Entre changements climatiques, non paiement des factures par certaines institutions de l’État, investissements dans le secteur, extension du réseau de distribution, construction des lignes de transport d’électricité par la SONATREL, fraude massive dans le réseau, non paiement des factures des fournisseurs d’électricité, couverture des charges financières des centrales thermiques, augmentation des capacités de production, construction de nouveaux barrages, installation des nouvelles centrales et apurement d’une dette abyssale de plus de 800 milliards de FCFA, le top management de la Société camerounaise d’électricité (Socadel), sous la conduite de son très expérimenté Président du Conseil d’administration, Antoine Tsimi, va-t-elle réussir à résoudre cette équation à mille inconnu ? En attendant, les populations réclament l’électricité dans les ménages.

C’est le début d’une nouvelle ère industrielle pour le réseau électrique national. Le Ministre de l’Eau et de l’Énergie, Gaston Eloundou Essomba, a officiellement présenté, ce jeudi 18 juin 2026 à Yaoundé, la feuille de route de la SOCADEL pour redresser le secteur de l’électricité au Cameroun.
Cette transformation institutionnelle, qualifiée de « tournant décisif », matérialise la reprise en main souveraine par l’État, du patrimoine énergétique national, suite aux décrets présidentiels signés le 4 mai 2026 actant le rachat des actions du groupe Actis.
Lors d’une conférence de presse conjointe avec le Ministre de la Communication, Porte-parole du Gouvernement, René Emmanuel Sadi, le Ministre Gaston Eloundou Essomba, a dressé un diagnostic sans complaisance du secteur de l’électricité au Cameroun, avant de tracer les perspectives de redressement, suivant la stratégie du gouvernement.
Il déclare que : « L’analyse de la situation d’Eneo avant sa nationalisation révèle des failles systémiques qui ont lourdement impacté l’économie et le quotidien des Camerounais. Notamment un déficit financier structurel et une dette sectorielle abyssale, des pertes techniques et commerciales massives sur les lignes de transport, un taux critique d’insuffisance d’investissements dans la modernisation des réseaux et un problème chronique de recouvrement des factures de consommation d’électricité ».

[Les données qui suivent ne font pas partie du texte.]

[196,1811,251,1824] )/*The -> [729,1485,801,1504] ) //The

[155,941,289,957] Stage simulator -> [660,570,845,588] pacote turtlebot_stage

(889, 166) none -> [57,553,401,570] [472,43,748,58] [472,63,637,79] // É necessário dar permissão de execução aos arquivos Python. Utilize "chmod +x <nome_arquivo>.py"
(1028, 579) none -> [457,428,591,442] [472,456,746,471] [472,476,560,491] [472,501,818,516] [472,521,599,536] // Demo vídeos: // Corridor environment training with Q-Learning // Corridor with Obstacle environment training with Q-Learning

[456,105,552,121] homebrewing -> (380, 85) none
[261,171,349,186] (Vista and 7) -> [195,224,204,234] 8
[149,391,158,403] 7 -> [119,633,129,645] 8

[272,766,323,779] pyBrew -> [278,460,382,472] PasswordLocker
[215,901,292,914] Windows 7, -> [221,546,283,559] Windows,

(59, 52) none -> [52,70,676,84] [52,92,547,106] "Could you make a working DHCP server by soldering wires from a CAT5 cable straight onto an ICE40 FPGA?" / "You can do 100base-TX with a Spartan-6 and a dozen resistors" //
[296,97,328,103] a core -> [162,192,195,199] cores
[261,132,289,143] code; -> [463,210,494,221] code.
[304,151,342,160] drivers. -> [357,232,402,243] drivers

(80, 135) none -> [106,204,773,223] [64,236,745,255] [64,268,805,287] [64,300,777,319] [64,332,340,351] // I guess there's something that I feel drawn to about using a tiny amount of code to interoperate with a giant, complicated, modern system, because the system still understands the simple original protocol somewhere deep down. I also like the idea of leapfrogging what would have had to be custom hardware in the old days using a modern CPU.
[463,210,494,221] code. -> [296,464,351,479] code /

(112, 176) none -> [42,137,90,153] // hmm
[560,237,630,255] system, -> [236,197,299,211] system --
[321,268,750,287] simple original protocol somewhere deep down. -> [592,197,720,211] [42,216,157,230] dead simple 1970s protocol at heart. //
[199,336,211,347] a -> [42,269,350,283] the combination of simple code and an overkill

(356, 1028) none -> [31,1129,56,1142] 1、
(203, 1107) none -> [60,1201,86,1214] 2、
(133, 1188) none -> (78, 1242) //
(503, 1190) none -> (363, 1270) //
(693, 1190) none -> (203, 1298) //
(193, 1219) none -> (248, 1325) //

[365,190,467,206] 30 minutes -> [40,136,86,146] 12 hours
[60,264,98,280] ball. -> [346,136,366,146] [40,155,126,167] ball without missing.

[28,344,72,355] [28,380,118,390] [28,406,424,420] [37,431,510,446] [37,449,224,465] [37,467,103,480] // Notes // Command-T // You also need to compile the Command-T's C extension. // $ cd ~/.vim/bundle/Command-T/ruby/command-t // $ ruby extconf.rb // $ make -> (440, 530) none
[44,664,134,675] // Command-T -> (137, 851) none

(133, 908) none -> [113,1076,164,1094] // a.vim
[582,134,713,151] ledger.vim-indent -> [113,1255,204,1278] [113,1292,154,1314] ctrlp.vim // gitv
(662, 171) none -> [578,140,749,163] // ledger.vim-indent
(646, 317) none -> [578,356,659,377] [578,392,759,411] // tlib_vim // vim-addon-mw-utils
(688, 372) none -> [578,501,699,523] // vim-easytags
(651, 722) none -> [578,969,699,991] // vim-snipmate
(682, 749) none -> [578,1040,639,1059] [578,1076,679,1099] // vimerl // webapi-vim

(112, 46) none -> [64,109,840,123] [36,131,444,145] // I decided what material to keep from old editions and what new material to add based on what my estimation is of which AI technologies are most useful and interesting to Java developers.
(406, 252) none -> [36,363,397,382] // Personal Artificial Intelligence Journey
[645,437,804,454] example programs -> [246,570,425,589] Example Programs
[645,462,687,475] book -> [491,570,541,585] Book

Pour inverser durablement cette tendance et restaurer l’équilibre financier de la chaîne, le gouvernement engage un plan triennal de restructuration, articulé autour de cinq piliers d’urgence.
Le Ministre Eloundou Essomba a alors révélé un chiffre alarmant : « En seulement trois semaines de contrôle sur le terrain avec les agents de la Socadel, près de 3 000 cas de fraudes ont été formellement recensés dans les deux capitales (Yaoundé et Douala) ».
Il rajoute par ailleurs que : « Les opérations de ciblage de cette nature vont s’intensifier sur l’ensemble du territoire national, avec le déploiement immédiat d’une Brigade nationale de lutte contre la fraude, chargée de traquer et de sanctionner sévèrement les auteurs de raccordements illégaux ».
Le message du gouvernement est alors d’une fermeté absolue : « L’électricité consommée doit être payée ». Et pour donner l’exemple, le Ministre de l’Eau et de l’énergie annonce que : » Le mécanisme de traitement et de paiement régulier des factures d’électricité des administrations et entités publiques sera désormais rendu strictement prioritaire au niveau du Trésor, au même moment que le paiement des salaires mensuels des personnels de l’État. Rassurez vous, comme l’État paye les salaires chaque mois, c’est comme ça que les factures d’électricité seront également payées systématiquement ».
Sachant que l’un des objectifs immédiats de la SOCADEL est l’amélioration visible de la qualité de service pour les ménages et les industriels ; cela passera par le remplacement massif des supports et poteaux électriques vétustes, l’intégration de technologies intelligentes pour la gestion des flux (smart grids) et le raccordement accéléré des nouveaux clients domestiques et des grands pôles industriels pour élargir l’assiette des recettes.
Le Ministre Gaston Eloundou Essomba précise également que : « La décision du Chef de l’État de créer la SOCADEL donne l’opportunité au Gouvernement de mettre en place des mesures urgentes pour adresser la problématique du déséquilibre financier du secteur de l’électricité et engager des actions fortes pour améliorer la qualité du service public ». La SOCADEL est désormais investie d’une mission de performance économique au service de l’industrialisation du Cameroun.